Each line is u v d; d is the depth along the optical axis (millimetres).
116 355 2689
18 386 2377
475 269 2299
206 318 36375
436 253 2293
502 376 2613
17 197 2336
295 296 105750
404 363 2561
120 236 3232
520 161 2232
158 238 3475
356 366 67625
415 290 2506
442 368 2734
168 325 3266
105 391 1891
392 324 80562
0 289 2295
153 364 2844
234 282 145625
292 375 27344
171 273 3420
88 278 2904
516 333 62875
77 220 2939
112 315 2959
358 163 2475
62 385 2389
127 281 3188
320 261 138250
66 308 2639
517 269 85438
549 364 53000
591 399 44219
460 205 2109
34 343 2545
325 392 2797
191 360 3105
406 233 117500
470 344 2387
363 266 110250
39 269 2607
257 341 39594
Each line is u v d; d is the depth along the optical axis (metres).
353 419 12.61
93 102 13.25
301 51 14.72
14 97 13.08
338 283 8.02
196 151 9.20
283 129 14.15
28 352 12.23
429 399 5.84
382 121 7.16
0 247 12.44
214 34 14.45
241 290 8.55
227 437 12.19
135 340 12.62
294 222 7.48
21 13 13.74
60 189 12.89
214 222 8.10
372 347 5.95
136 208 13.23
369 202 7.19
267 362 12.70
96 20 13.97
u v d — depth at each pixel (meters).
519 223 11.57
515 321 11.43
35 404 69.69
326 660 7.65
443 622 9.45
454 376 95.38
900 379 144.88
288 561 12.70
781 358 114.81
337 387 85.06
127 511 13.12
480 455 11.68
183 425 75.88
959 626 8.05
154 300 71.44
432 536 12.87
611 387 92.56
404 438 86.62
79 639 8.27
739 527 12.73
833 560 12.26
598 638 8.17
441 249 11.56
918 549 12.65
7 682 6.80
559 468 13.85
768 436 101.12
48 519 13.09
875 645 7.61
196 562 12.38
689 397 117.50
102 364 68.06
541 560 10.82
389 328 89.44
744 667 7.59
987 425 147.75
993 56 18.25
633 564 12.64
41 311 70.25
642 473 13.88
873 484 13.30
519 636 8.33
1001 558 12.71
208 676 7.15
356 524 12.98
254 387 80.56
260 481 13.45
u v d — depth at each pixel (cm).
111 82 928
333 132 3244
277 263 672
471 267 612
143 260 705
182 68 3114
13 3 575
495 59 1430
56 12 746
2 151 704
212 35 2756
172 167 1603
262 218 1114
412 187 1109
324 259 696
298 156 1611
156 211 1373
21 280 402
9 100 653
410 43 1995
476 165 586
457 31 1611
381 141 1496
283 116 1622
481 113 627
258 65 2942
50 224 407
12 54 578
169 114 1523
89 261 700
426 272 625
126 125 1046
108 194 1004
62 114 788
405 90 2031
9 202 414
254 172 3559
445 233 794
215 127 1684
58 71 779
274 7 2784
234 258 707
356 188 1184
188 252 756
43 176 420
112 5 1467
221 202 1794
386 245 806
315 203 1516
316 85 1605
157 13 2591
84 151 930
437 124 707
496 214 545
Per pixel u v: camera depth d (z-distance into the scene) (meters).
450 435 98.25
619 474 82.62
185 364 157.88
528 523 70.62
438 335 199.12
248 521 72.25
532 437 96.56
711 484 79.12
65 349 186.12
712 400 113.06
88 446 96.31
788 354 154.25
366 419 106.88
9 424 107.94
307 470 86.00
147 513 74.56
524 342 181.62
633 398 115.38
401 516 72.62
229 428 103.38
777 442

══════════════════════════════

- _Your instructions_:
The response must hold only the lines above from the line with "739 527 12.73" through the line with "41 311 70.25", each copied exactly, both ends kept.

- _Solution to this exercise_:
739 527 12.73
833 560 12.26
598 638 8.17
441 249 11.56
918 549 12.65
7 682 6.80
559 468 13.85
768 436 101.12
48 519 13.09
875 645 7.61
196 562 12.38
689 397 117.50
102 364 68.06
541 560 10.82
389 328 89.44
744 667 7.59
987 425 147.75
993 56 18.25
633 564 12.64
41 311 70.25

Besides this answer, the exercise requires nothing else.